Madame la présidente, madame la secrétaire d’État, mes chers collègues, les similitudes entre l’Union européenne et la France invitent à analyser les problématiques de manière conjointe.
Ces deux institutions vivent à crédit ; elles accordent des baisses de recettes indues ; elles sont en difficulté pour décaisser les fonds de relance ; elles tardent à prendre des mesures structurelles pour lutter contre la spéculation énergétique.
Elles marquent une ambition forte en matière de politique environnementale, mais peinent à les concrétiser et, surtout, à les financer. Ces difficultés pourraient s’expliquer par une appétence indiscutable et partagée pour le modèle libéral.
Ces deux institutions vivent à crédit : la France s’endettera l’année prochaine de 270 milliards d’euros supplémentaires et l’Union européenne de 1 061 milliards.
La France est la première contributrice au budget européen au titre des rabais indus consentis par l’Union à des États membres, comme cela est le cas pour l’Allemagne, pourtant en bonne santé financière. Dès lors, nul étonnement à constater que la contribution de la France ait augmenté de 15 % entre 2019 et 2023.
Ainsi, la France se trouve lésée. Ses crédits promis au titre de la relance européenne sont en diminution de 1, 9 milliard d’euros par rapport aux montants escomptés. Elle est privée de ces fonds à cause d’une croissance « vigoureuse » : il est étonnant que le niveau d’endettement des États pour soutenir cette croissance ne soit pas pris en compte.
L’activité économique de notre pays est, de fait, sous perfusion d’argent public, au détriment des finances publiques.
La France ou l’Union européenne – à qui la faute ? – peinent à décaisser les crédits de la relance, si bien que 66 % des montants alloués à la France restent à ce jour en suspens, faisant peser une menace sur la croissance et les investissements publics.
La Cour des comptes européenne indique, par exemple, que les engagements français ne comprennent « aucune mesure de soutien direct pour accroître la production d’énergies renouvelables ». Certes, le projet de loi relatif à l’accélération de la production d’énergies renouvelables est entre-temps passé par là, mais c’est à croire, madame la secrétaire d’État, que vous ne saviez pas, un an avant son examen, que votre propre gouvernement préparait ce texte.
Le paquet Climat était annoncé comme un moment décisif pour la réalisation d’une trajectoire ambitieuse de réduction des émissions d’au moins 55 % d’ici à 2030 par rapport à 1990. Ce paquet prévoit en bout de chaîne un Fonds social pour le climat doté d’un budget annuel de 9, 7 milliards d’euros, notoirement insuffisant et, surtout, pas financé.

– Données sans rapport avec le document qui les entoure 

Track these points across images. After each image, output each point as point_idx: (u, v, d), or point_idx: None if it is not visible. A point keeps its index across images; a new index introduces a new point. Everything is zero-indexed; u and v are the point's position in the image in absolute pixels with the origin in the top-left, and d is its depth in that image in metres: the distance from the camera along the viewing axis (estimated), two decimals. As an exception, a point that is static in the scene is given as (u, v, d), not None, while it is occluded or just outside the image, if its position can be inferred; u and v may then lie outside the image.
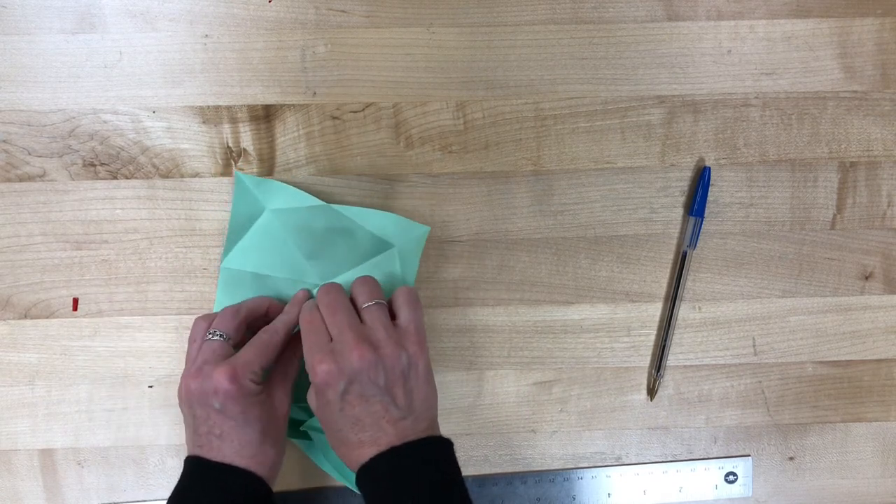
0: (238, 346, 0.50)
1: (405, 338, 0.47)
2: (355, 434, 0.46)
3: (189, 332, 0.51)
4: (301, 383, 0.52)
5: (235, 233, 0.54)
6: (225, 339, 0.49)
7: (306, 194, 0.53)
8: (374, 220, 0.53)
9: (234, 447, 0.47)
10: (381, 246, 0.53)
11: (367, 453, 0.46)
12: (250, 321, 0.52)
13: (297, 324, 0.51)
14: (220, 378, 0.46)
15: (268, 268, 0.53)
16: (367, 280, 0.50)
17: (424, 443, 0.46)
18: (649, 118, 0.55)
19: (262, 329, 0.50)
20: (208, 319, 0.51)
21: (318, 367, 0.45)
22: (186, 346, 0.51)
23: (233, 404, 0.47)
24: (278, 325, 0.50)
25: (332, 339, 0.47)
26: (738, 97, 0.55)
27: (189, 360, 0.50)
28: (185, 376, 0.48)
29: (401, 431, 0.46)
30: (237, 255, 0.54)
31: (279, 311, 0.52)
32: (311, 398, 0.49)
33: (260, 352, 0.48)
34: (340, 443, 0.47)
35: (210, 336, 0.49)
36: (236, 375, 0.46)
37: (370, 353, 0.45)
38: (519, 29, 0.55)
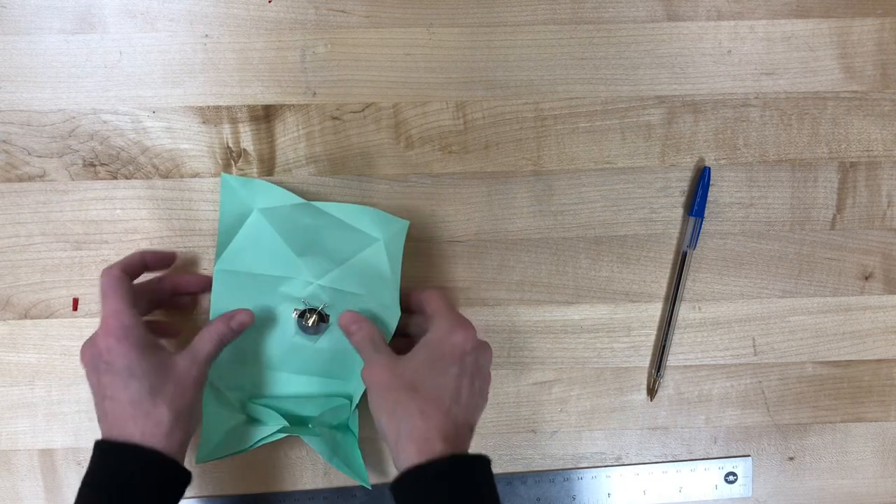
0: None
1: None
2: (447, 401, 0.46)
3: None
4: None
5: (226, 234, 0.53)
6: None
7: (289, 192, 0.53)
8: (353, 215, 0.53)
9: (123, 407, 0.45)
10: (366, 240, 0.53)
11: (415, 451, 0.44)
12: (136, 277, 0.51)
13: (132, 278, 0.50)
14: (97, 337, 0.46)
15: (261, 267, 0.53)
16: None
17: (463, 463, 0.45)
18: (649, 118, 0.55)
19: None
20: None
21: (463, 330, 0.48)
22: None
23: (117, 357, 0.45)
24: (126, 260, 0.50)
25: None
26: (738, 97, 0.55)
27: None
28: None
29: (451, 423, 0.45)
30: (230, 256, 0.53)
31: (155, 259, 0.52)
32: (420, 357, 0.48)
33: (114, 294, 0.47)
34: (408, 413, 0.45)
35: None
36: (109, 328, 0.46)
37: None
38: (519, 29, 0.55)
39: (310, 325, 0.52)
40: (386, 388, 0.47)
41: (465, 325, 0.49)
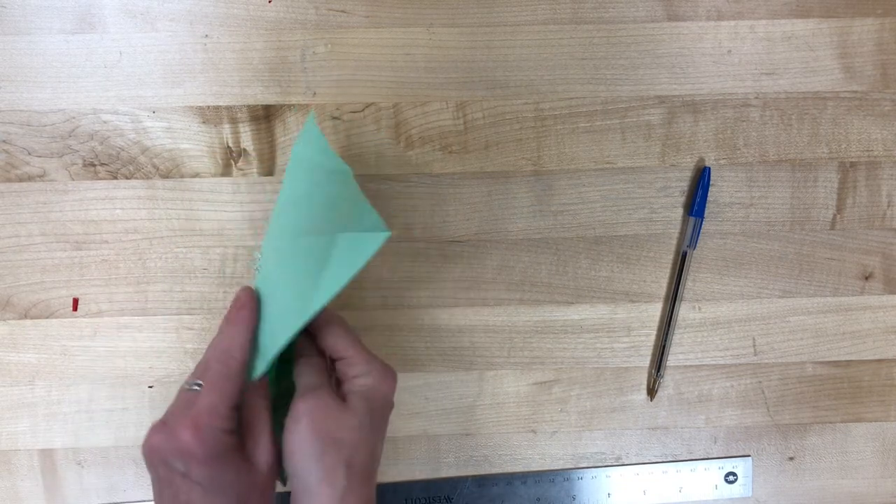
0: None
1: None
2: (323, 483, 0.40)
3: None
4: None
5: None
6: (201, 388, 0.41)
7: (333, 154, 0.45)
8: (349, 196, 0.44)
9: None
10: (329, 225, 0.43)
11: None
12: None
13: (251, 332, 0.43)
14: (182, 434, 0.38)
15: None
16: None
17: None
18: (649, 118, 0.55)
19: (212, 356, 0.42)
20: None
21: (392, 380, 0.42)
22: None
23: (199, 467, 0.38)
24: (231, 345, 0.42)
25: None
26: (738, 97, 0.55)
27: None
28: (149, 429, 0.40)
29: (368, 486, 0.42)
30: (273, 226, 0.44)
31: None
32: (360, 412, 0.42)
33: (221, 388, 0.40)
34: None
35: (187, 387, 0.42)
36: (200, 428, 0.38)
37: None
38: (519, 29, 0.55)
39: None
40: (317, 434, 0.41)
41: (392, 371, 0.43)
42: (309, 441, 0.40)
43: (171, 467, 0.39)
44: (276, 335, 0.43)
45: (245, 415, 0.42)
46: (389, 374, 0.43)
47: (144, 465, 0.55)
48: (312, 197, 0.45)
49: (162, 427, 0.39)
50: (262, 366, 0.43)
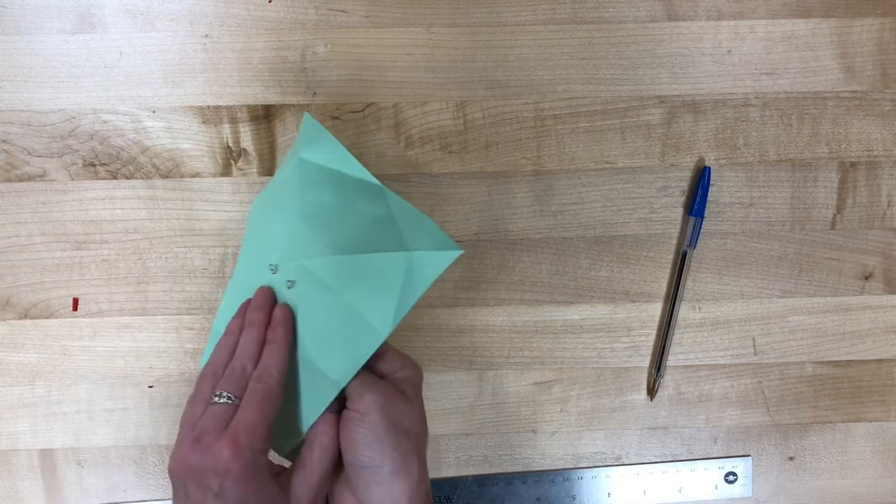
0: None
1: None
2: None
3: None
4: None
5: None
6: (234, 401, 0.40)
7: (357, 163, 0.45)
8: (403, 214, 0.45)
9: None
10: (393, 243, 0.44)
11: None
12: None
13: (289, 350, 0.43)
14: (221, 451, 0.37)
15: (259, 231, 0.46)
16: None
17: None
18: (649, 118, 0.55)
19: (252, 375, 0.41)
20: (215, 374, 0.42)
21: (421, 373, 0.45)
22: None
23: (234, 486, 0.37)
24: (269, 365, 0.41)
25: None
26: (738, 97, 0.55)
27: (185, 423, 0.40)
28: (179, 445, 0.39)
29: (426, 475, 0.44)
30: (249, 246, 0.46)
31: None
32: (416, 403, 0.43)
33: (260, 407, 0.39)
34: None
35: (216, 399, 0.40)
36: (239, 445, 0.37)
37: None
38: (519, 29, 0.55)
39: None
40: (391, 424, 0.40)
41: (419, 366, 0.45)
42: (383, 431, 0.40)
43: (205, 486, 0.37)
44: (343, 355, 0.43)
45: (303, 449, 0.42)
46: (418, 368, 0.45)
47: (145, 466, 0.55)
48: (351, 213, 0.44)
49: (195, 444, 0.38)
50: (333, 391, 0.43)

Concrètement, la soutenabilité même des mutations de la production et des modes de vie est dès à présent menacée.
L’ambition portée sur les recettes était pourtant réelle. Si nous combattions certaines pistes de réflexion, comme l’élargissement du système communautaire d’échange de quotas d’émissions (SCEQE), fonctionnant comme une véritable taxe carbone européenne, nous en soutenions d’autres, comme le mécanisme d’ajustement carbone aux frontières (MACF). Toutefois, l’étroitesse des importations couvertes, le risque renouvelé d’un affrontement entre les modèles sociaux et son lien caduc avec le marché carbone engendreront, dans le dispositif actuel, des inégalités entre les entreprises et des incertitudes impropres à leurs besoins de planification.
Où sont passées les ressources propres promises par la Commission ? Que de retard depuis l’adoption de la directive portant des engagements non contraignants en 2021 ! Où en est le projet de réforme de l’impôt sur les sociétés, évoqué à l’instant par notre collègue Joly, véritable arlésienne européenne annoncée dès le début des années 2000 ?
L’ambition d’une transition socialement juste doit être financée sans augmenter toujours davantage la contribution française au budget de l’Union. Nous le demandons solennellement : l’Union doit abandonner le projet de réforme présenté voilà une semaine visant à durcir et à individualiser les règles sur l’endettement des États membres. Cette négociation, d’apparence vertueuse, prépare le retour de la rigueur par la fenêtre.
Cette inquiétude est amplifiée par le fait que notre gouvernement soutiendra la position de la Commission en faveur de l’austérité ; une fois cet étau imposé, il ne respectera pas les règles qu’il aura lui-même soutenues !
De telles contradictions nous invitent à voter contre la contribution française au budget de l’Union européenne.